As soon as I straddled the usually reliable bicycle, I knew there was something amiss. The seat is never that comfortable but today it was positively attention grabbing. I had just read an article about excessive cycling as a threat to masculinity and this seemed the positive proof. A glance behind confirmed my suspicions. I had a puncture in the back tyre.
A quick whirl of the wheel revealed a tack in the tread. A curse on the local school and its poster campaign against dog fouling, Primary 3 & 4 thumbs are not up to pushing drawing pins into unyielding substrates and I had unwittingly fallen foul, if you will forgive the pun, of a stray drawing pin,
Mending a puncture is to have a Proustian moment, a remembrance of things past, like winding the clock or being able to do mental arithmetic. It took me back to school days when bicycles were just bikes not mountain bikes and had, if you were lucky, a Sturmey-Archer 3 speed gear.
It was with some trepidation, I approached the prospect of removing the rear wheel of a bike equipped with a fifteen speed derailleur “French “ gear with multiple cogs and shifts. I recalled the time when I broke the chain and, having managed to insert a new link, was faced with the prospect of re-aligning the chain and the gear wheels, especially when the aforesaid bicycle is turned upside down sitting on its seat and handlebars. A task that involved staring at the picture in the manual and then imagining it upside down and back to front.
Getting the tyre off was the first task.

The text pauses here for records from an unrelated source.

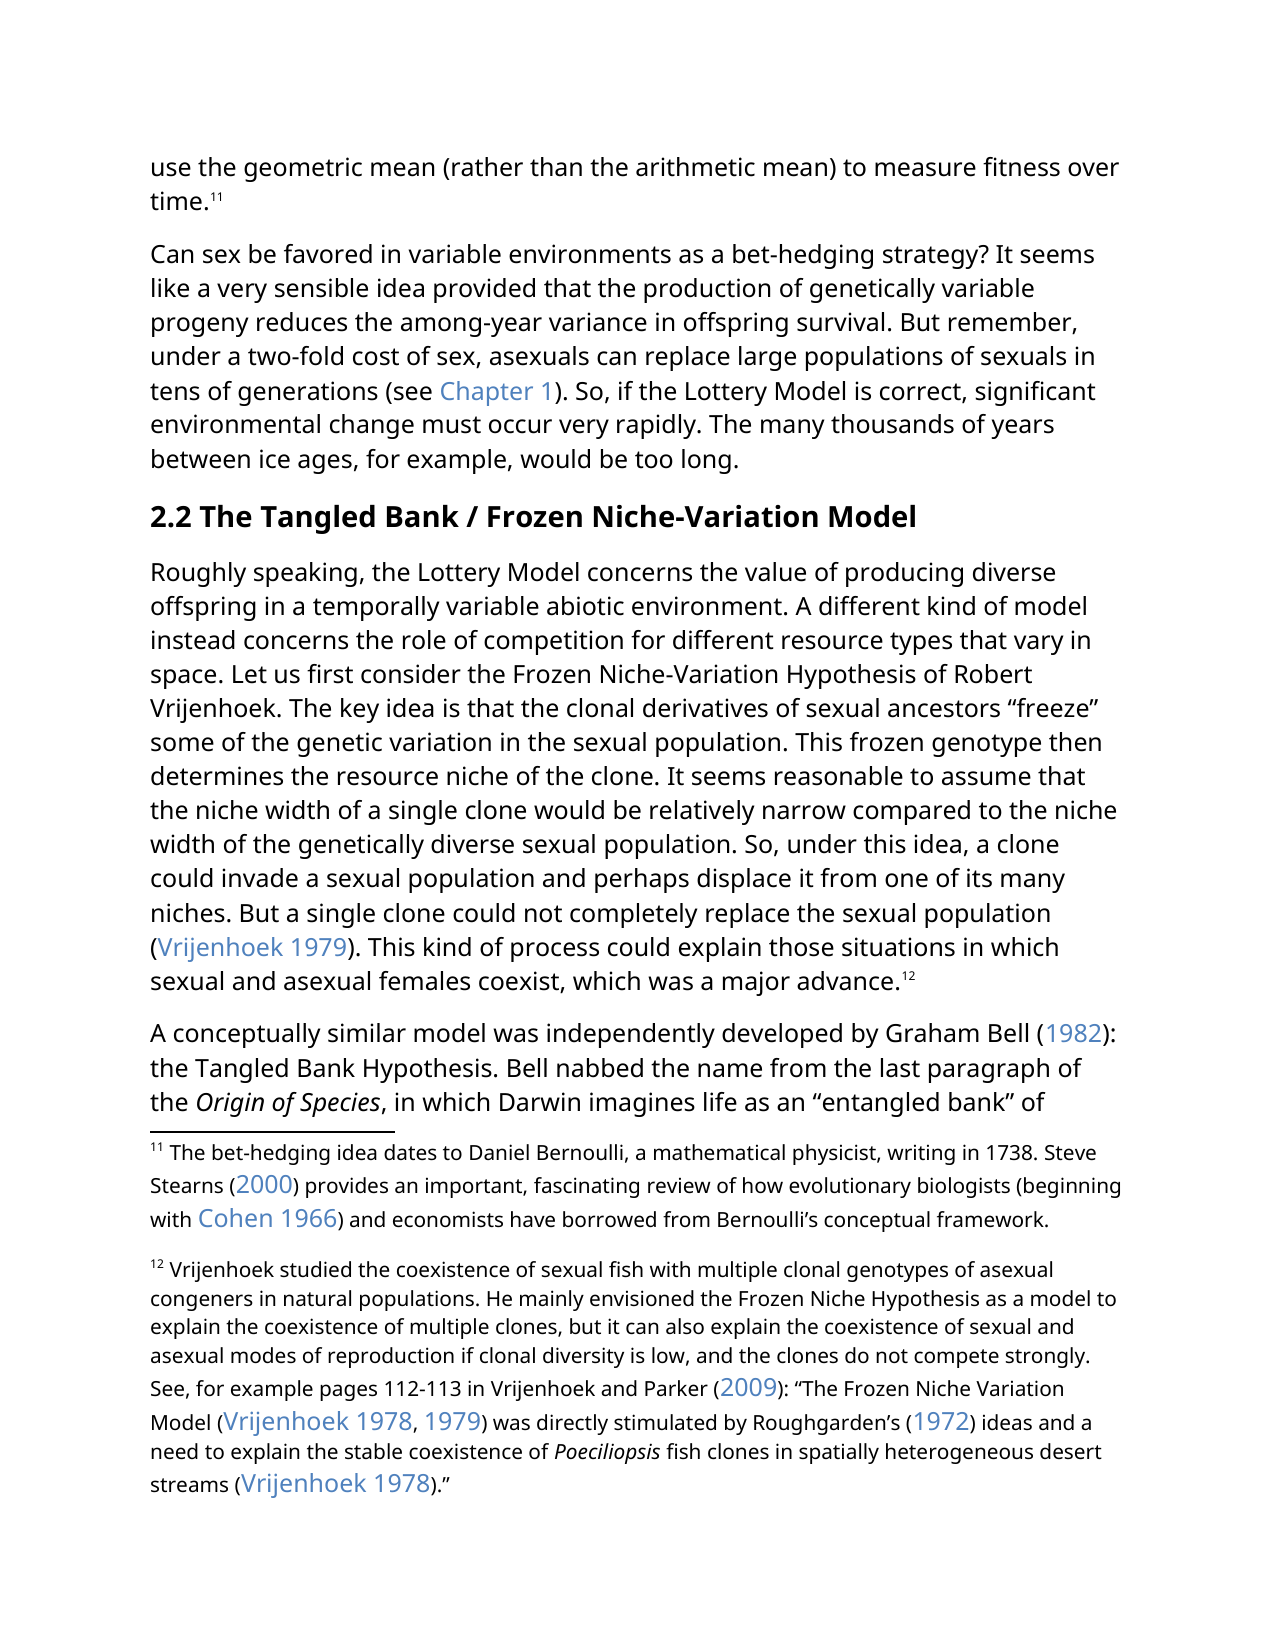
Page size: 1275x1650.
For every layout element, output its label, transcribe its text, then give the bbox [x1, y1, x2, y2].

text Can sex be favored in variable environments as a bet-hedging strategy? It seems like a very sensible idea provided that the production of genetically variable progeny reduces the among-year variance in offspring survival. But remember, under a two-fold cost of sex, asexuals can replace large populations of sexuals in tens of generations (see Chapter 1). So, if the Lottery Model is correct, significant environmental change must occur very rapidly. The many thousands of years between ice ages, for example, would be too long. [150, 237, 1125, 475]
subtitle 2.2 The Tangled Bank / Frozen Niche-Variation Model [150, 496, 1125, 536]
text A conceptually similar model was independently developed by Graham Bell (1982): the Tangled Bank Hypothesis. Bell nabbed the name from the last paragraph of the Origin of Species, in which Darwin imagines life as an “entangled bank” of species interacting in a complex network. The core of the idea can be traced back to Howard Levene’s (1953) pioneering model, which showed that polymorphism could be maintained in a spatially heterogeneous environment provided that different genotypes specialize on different resources. Levene’s model was a major advance, as it showed that genetic diversity could be maintained without heterozygote advantage (Section 2.5). This was also one of the first models to fuse population genetics with ecology. But how does multiple niche polymorphism apply to sex? The idea is that if selection results in polymorphism, then a genetically diverse sexual population might be resistant to replacement by a clonal lineage that specializes on only one of the available resource types (as also in the Frozen Niche-Variation Model). [150, 1016, 1125, 1118]
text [150, 150, 1125, 218]
text Roughly speaking, the Lottery Model concerns the value of producing diverse offspring in a temporally variable abiotic environment. A different kind of model instead concerns the role of competition for different resource types that vary in space. Let us first consider the Frozen Niche-Variation Hypothesis of Robert Vrijenhoek. The key idea is that the clonal derivatives of sexual ancestors “freeze” some of the genetic variation in the sexual population. This frozen genotype then determines the resource niche of the clone. It seems reasonable to assume that the niche width of a single clone would be relatively narrow compared to the niche width of the genetically diverse sexual population. So, under this idea, a clone could invade a sexual population and perhaps displace it from one of its many niches. But a single clone could not completely replace the sexual population (Vrijenhoek 1979). This kind of process could explain those situations in which sexual and asexual females coexist, which was a major advance. [150, 554, 1125, 997]
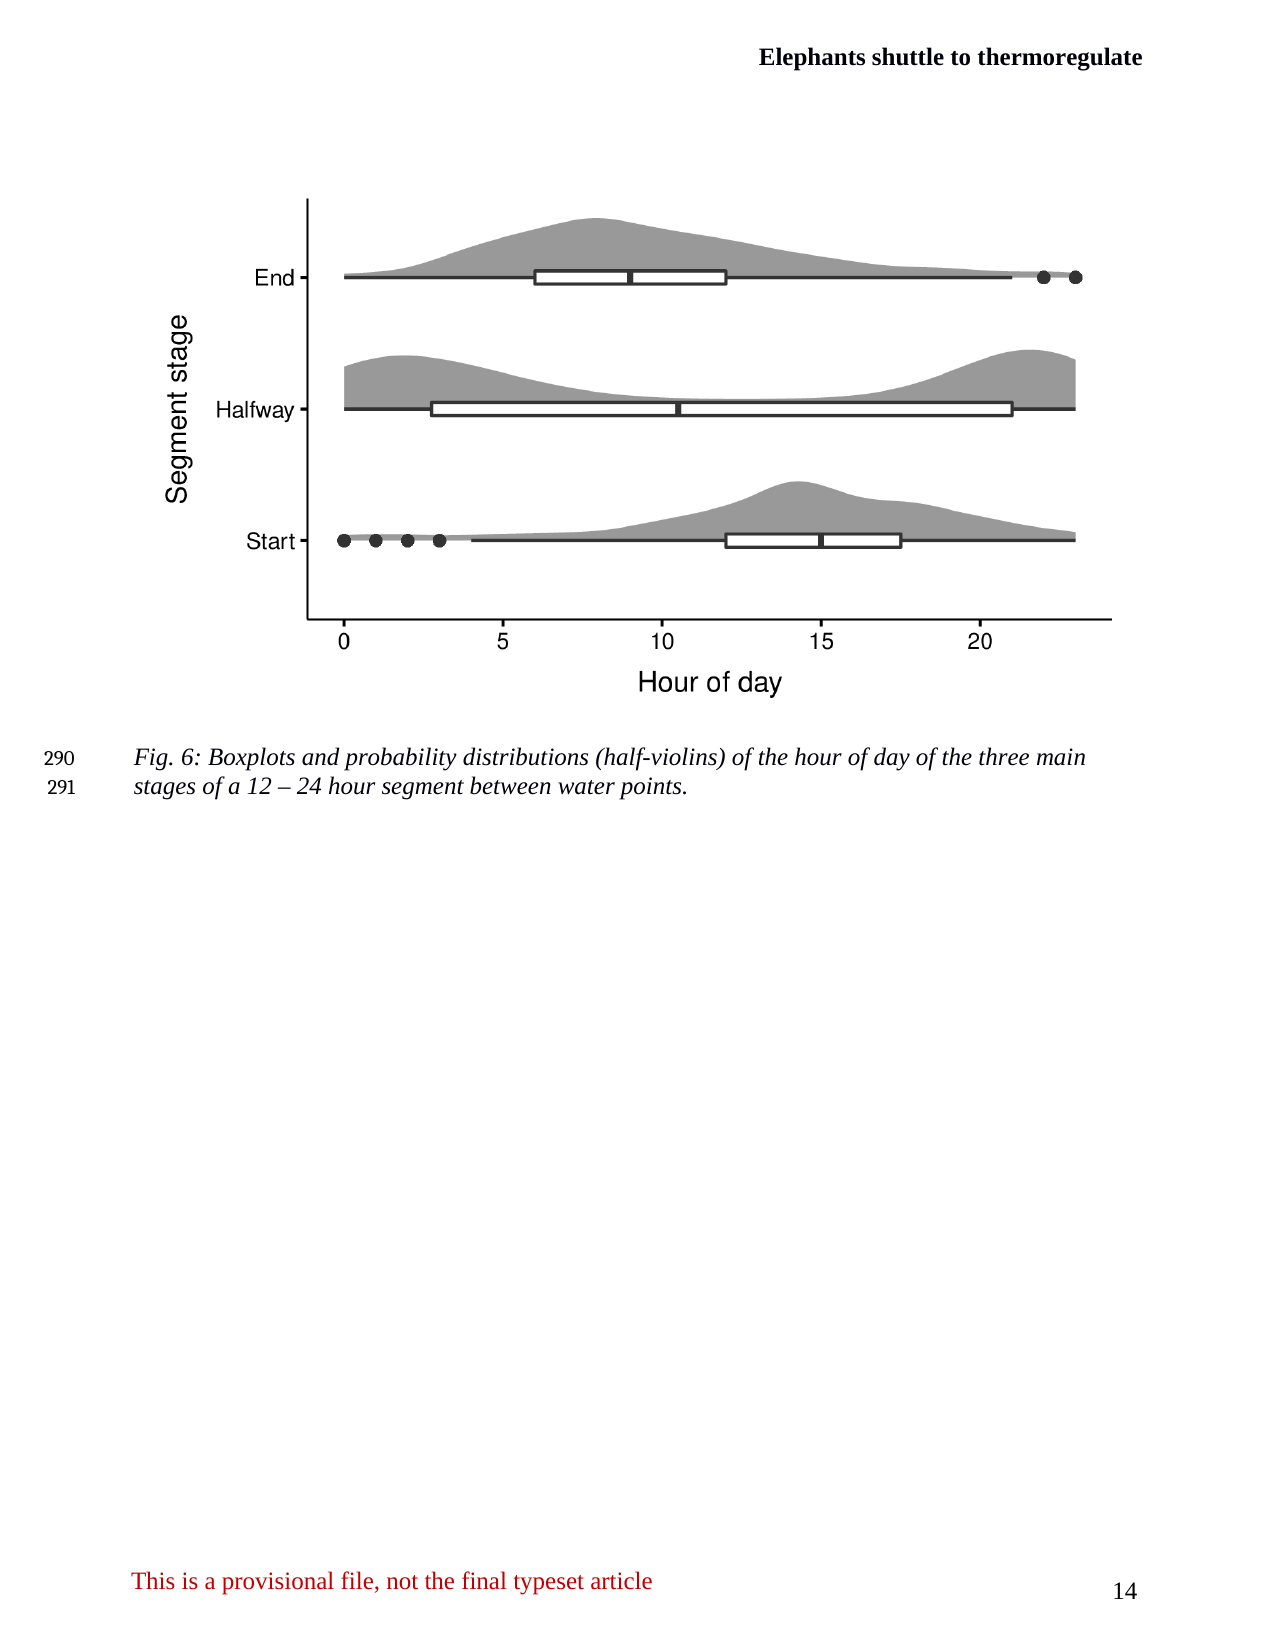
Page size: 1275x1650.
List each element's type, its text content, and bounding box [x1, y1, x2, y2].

picture [133, 118, 1152, 730]
text Fig. 4: Boxplots and probability distributions (half-violins) of the hour of day of the three main stages of a 12 – 24 hour segment between water points. [133, 730, 1152, 800]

As far as I recalled, this used to involve a pal and two spoons filched from the kitchen drawer, the bent handles of which had to be explained afterwards to an irate parent of the female persuasion. There were no pals or spoons available so a couple of flat keys and a lot of cursing sufficed. Then the ritual of pumping up of the punctured tube, the immersion in a basin of water to find the tell-tale bubbles, the little yellow crayon to mark the hole, a sandpaper strip to roughen the surface, the rubber solution, peeling the backing of the patch, sticking it on and then, grating the French chalk over the patch to stop it adhering to the tyre, then the struggle to replace the tyre and the satisfying “plop” as it fits back onto the wheel.

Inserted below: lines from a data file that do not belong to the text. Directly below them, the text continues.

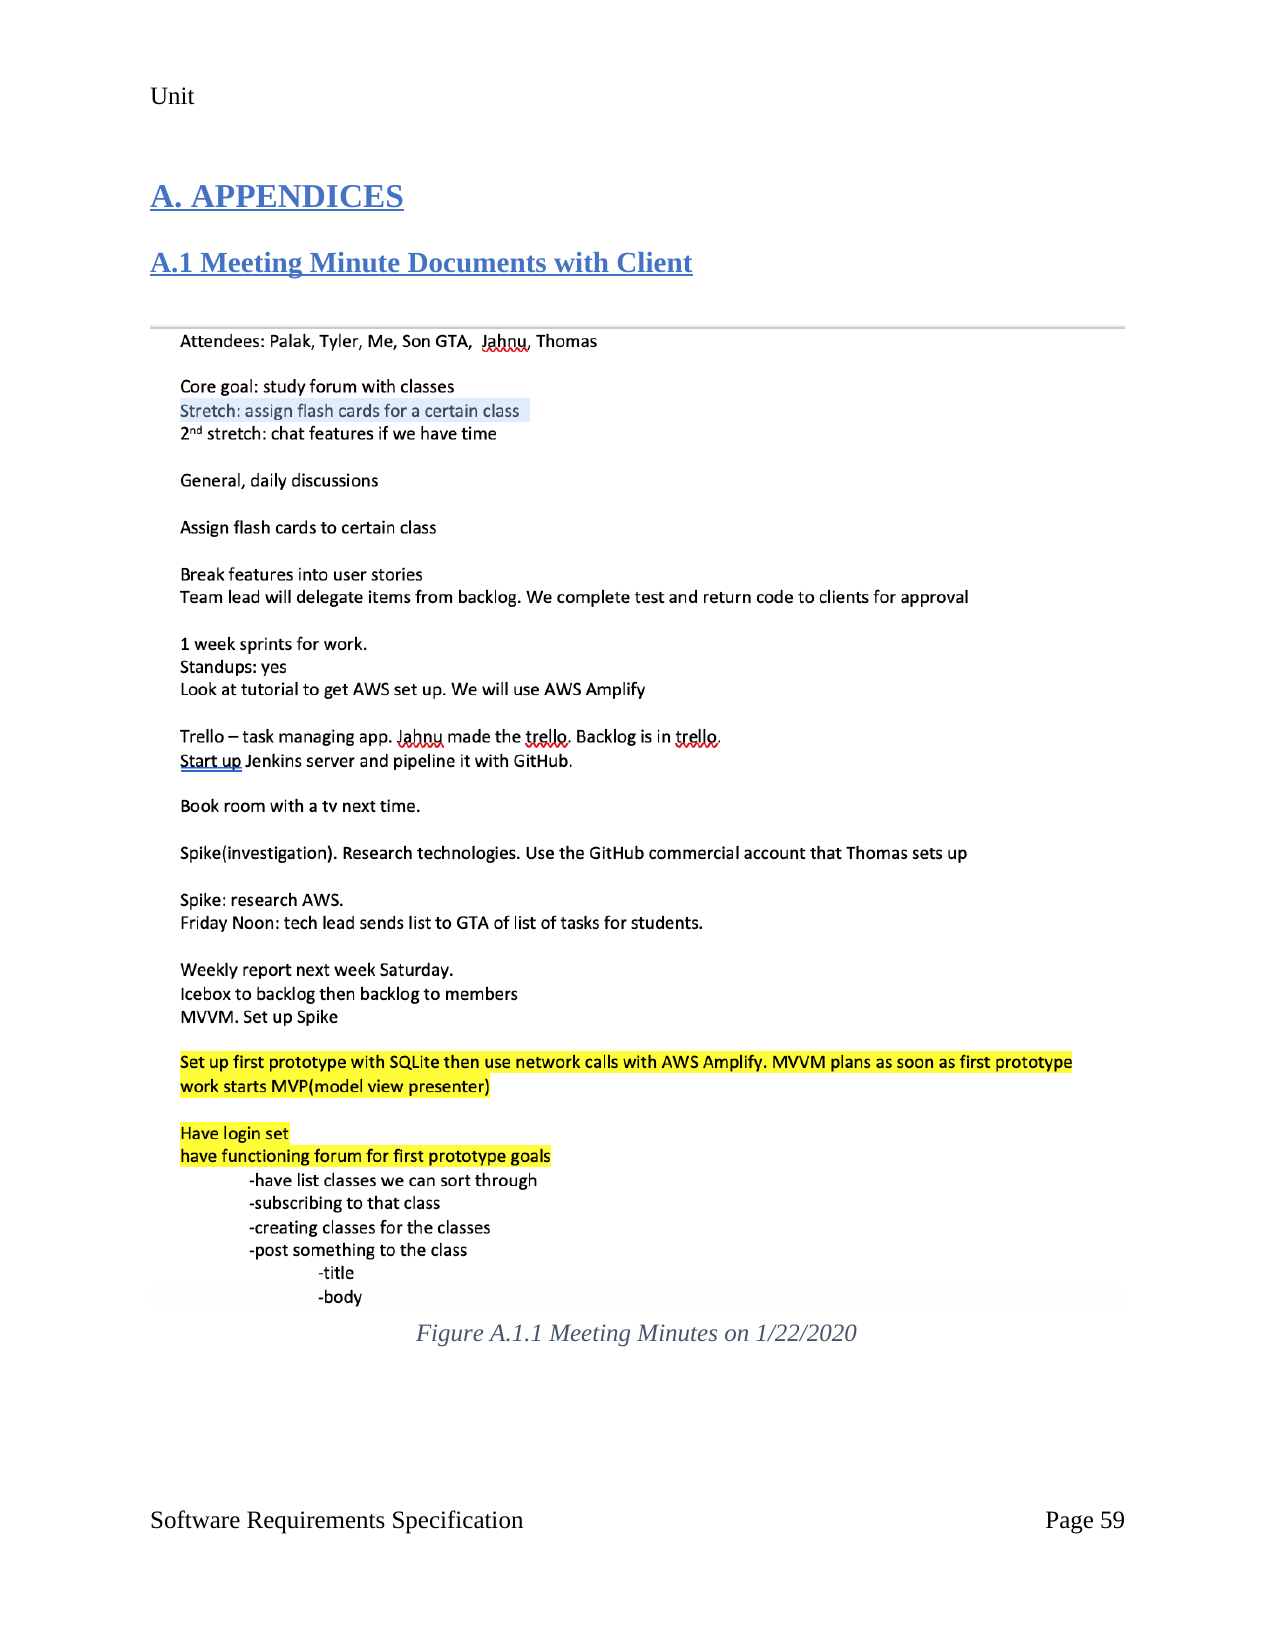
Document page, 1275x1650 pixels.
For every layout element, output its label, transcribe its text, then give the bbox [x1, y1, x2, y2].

picture [150, 325, 1125, 1307]
subtitle A.1 Meeting Minute Documents with Client [150, 245, 1125, 279]
subtitle A. Appendices [150, 176, 1125, 214]
text Figure A.1.1 Meeting Minutes on 1/22/2020 [150, 1318, 1125, 1346]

There is something very satisfying about mending a puncture. In an age when cars are computerised mysteries and all electrical appliances are cheaper to bin than to repair, mending a puncture takes you back to youth, to “the blue remembered hills…. where I went and cannot come again” .
Once, in discussion about age, we concluded that once you were unable to do a cartwheel or climb a tree, you were old or, at least, no longer young. It is a couple of years since I, for a dare, performed a sort of cartwheel and as long since I climbed a tree but, yesterday, I mended a puncture.